You rarely need to change this for simple programs, but knowing it exists helps when you add more classes later.

Useful Shortcuts to Learn Early

ActionWindows / LinuxmacOS
RunShift + F10Control + R
DebugShift + F9Control + D
Save allCtrl + SCmd + S
Find classCtrl + NCmd + O
Search everywhereDouble ShiftDouble Shift
Format codeCtrl + Alt + LCmd + Option + L

Shortcuts can vary slightly by keymap (Settings → Keymap). The table uses the default IntelliJ keymap.

Common Problems and Fixes

Nothing happens when clicking Run

  • Likely cause: file not saved, or no main method
  • Fix: save the file; ensure public static void main(String[] args) exists; use gutter ▶ next to main

Error: Cannot find or load main class HelloWorld

  • Likely cause: class outside src, wrong package, or compile failed
  • Fix: put HelloWorld.java under src; fix red underlines; Build → Rebuild Project

Red underline on System or String

  • Likely cause: project SDK not set to JDK 21
  • Fix: File → Project Structure → Project → SDK → select 21

Output shows a different Java version than expected

  • Likely cause: project SDK ≠ system java on PATH
  • Fix: align Project SDK with the JDK from your install chapter; verify Run configuration uses the same JRE

class HelloWorld is public, should be declared in a file named HelloWorld.java

  • Likely cause: typo in filename or class name
  • Fix: rename class or file so they match exactly, including capitalization

Mini Practice

Change the message and run again:

java
public class HelloWorld {
    public static void main(String[] args) {
        System.out.println("Hello from IntelliJ Chapter 7!");
    }
}

If the Run window shows your new text, your IntelliJ Java workflow is ready.

What’s Next

Next, learn coding standards that apply to every Java file you write: Java Coding Standards.
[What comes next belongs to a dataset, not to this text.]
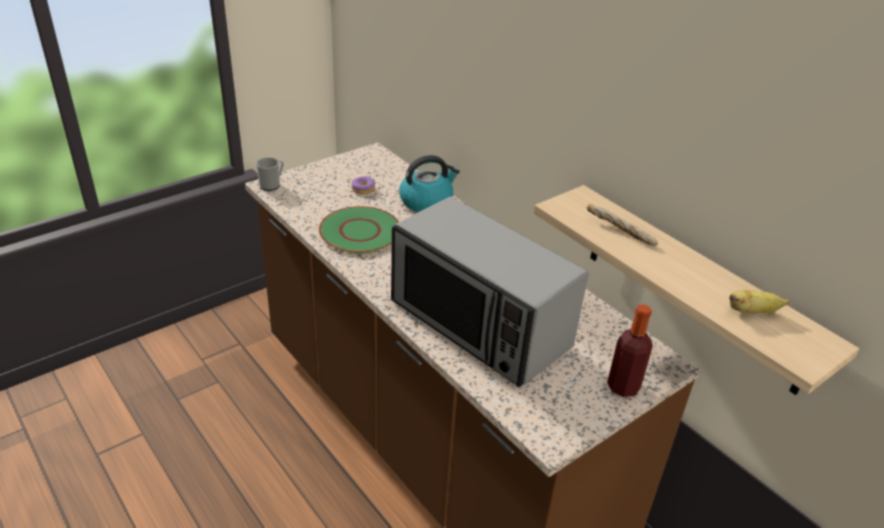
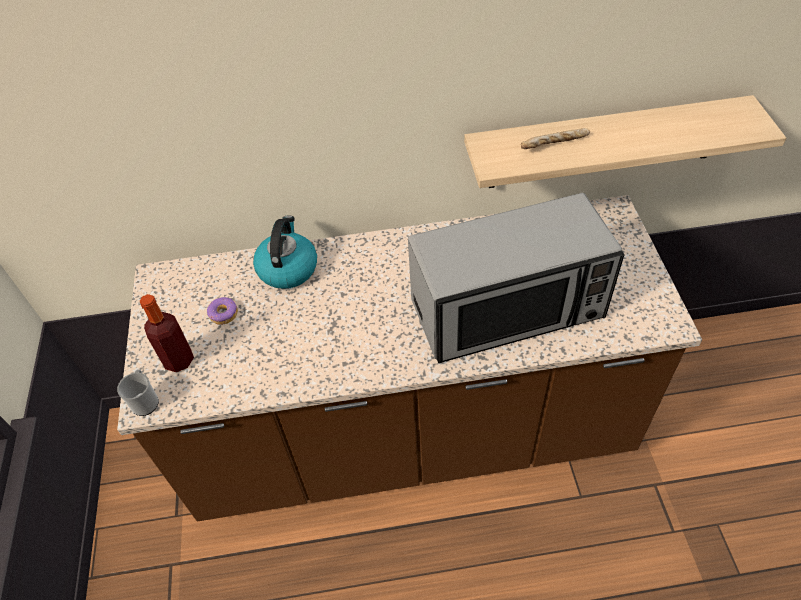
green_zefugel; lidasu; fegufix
Then you will move into variables, operators, and core syntax.

FAQ

Should I use IntelliJ or the terminal to run beginner code?

Use both. The terminal teaches compile-run fundamentals; IntelliJ improves speed and readability. They complement each other.

Why put code in src instead of the project root?

Standard layout keeps sources separate from build output and prepares you for Maven/Gradle structures later.

Do I need Maven or Gradle for Hello World?

No. IntelliJ as the build system is enough for early chapters.

Can I rename the project folder after creation?

Yes, but prefer renaming through the IDE or update paths carefully so the project still opens correctly.

Is Community Edition enough for Spring Boot or Android later?

Community Edition covers Java language learning. Ultimate adds frameworks such as Spring and Jakarta EE in one product; you can also add those tools later when needed.